───── Recorded information
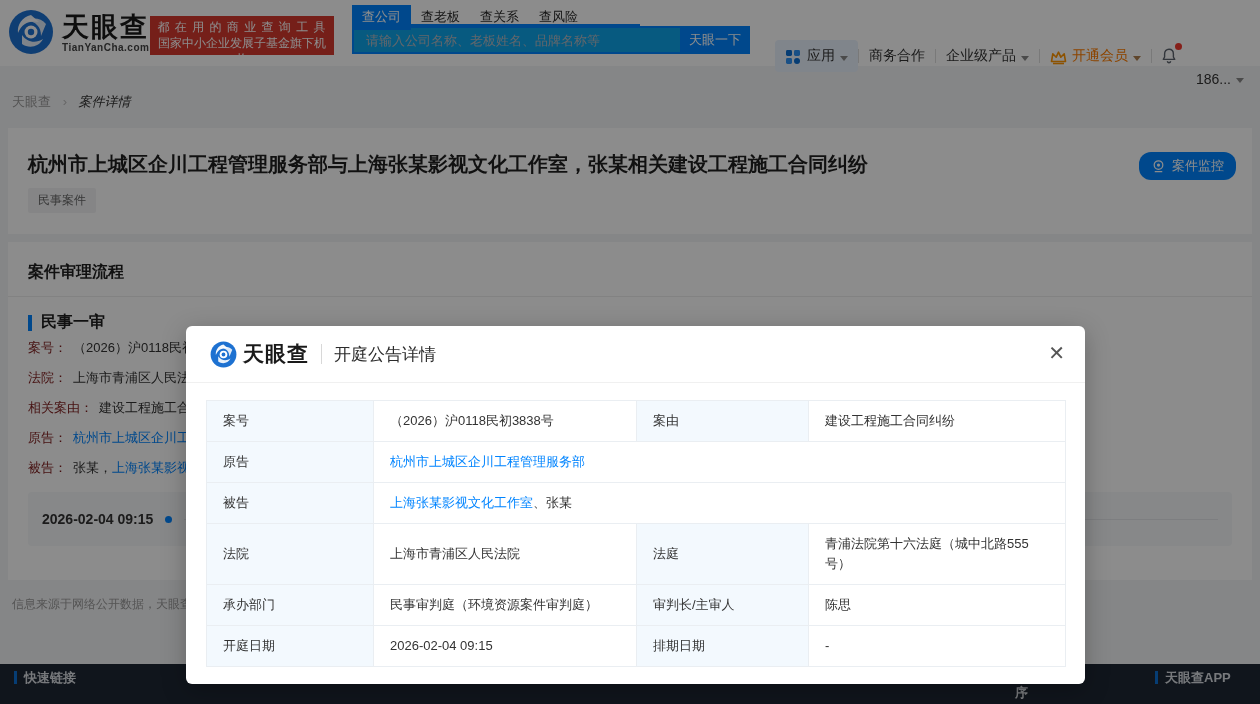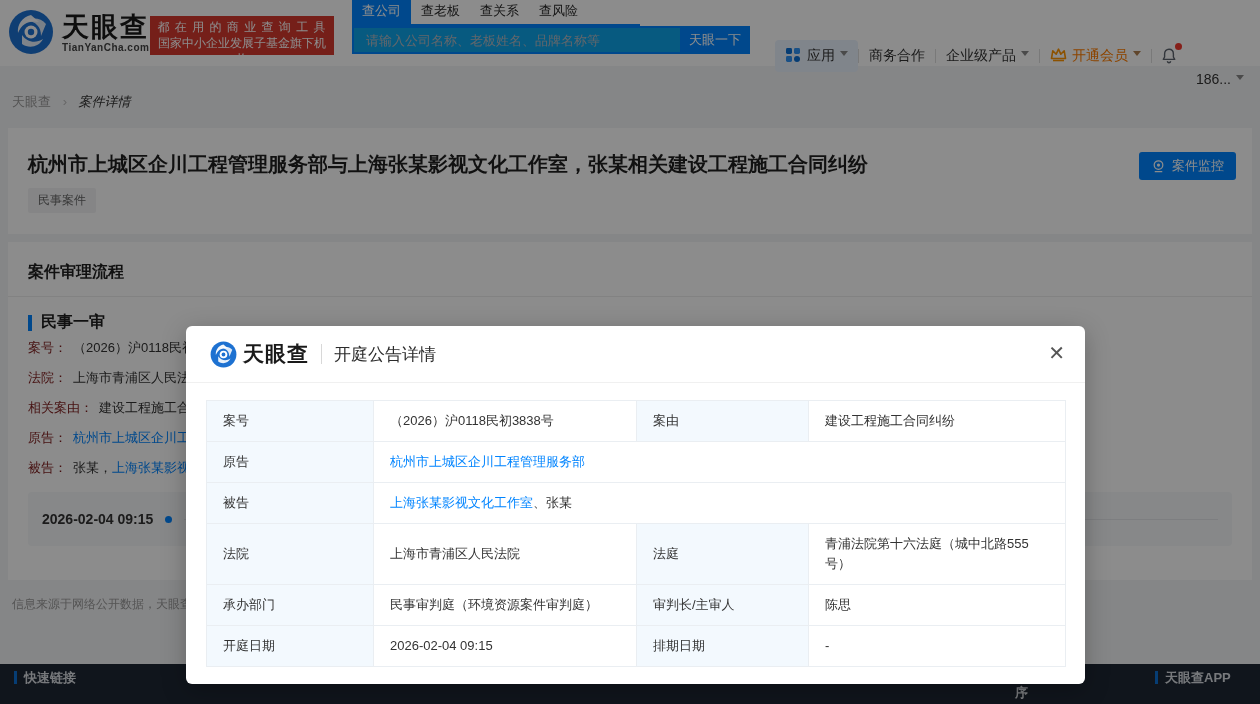--- a/index.html
+++ b/index.html
@@ -19,7 +19,7 @@
 
   
   .search-block { position:absolute; left:352px; top:5px; }
-  .search-tabs { display:flex; align-items:flex-end; height:21px; position:relative; width:288px;
+  .search-tabs { display:flex; align-items:flex-start; height:21px; position:relative; width:288px;
     border-bottom:2px solid #0084ff; }
   .stab { font-size:13px; color:#2b2b2b; padding:3px 10px 4px; cursor:pointer; }
   .stab.active { background:#0084ff; color:#fff; }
──────────
### Your task
Every line of the material that includes the word "relative" needs to be copied.

### Solution below
-  .search-tabs { display:flex; align-items:flex-end; height:21px; position:relative; width:288px;
+  .search-tabs { display:flex; align-items:flex-start; height:21px; position:relative; width:288px;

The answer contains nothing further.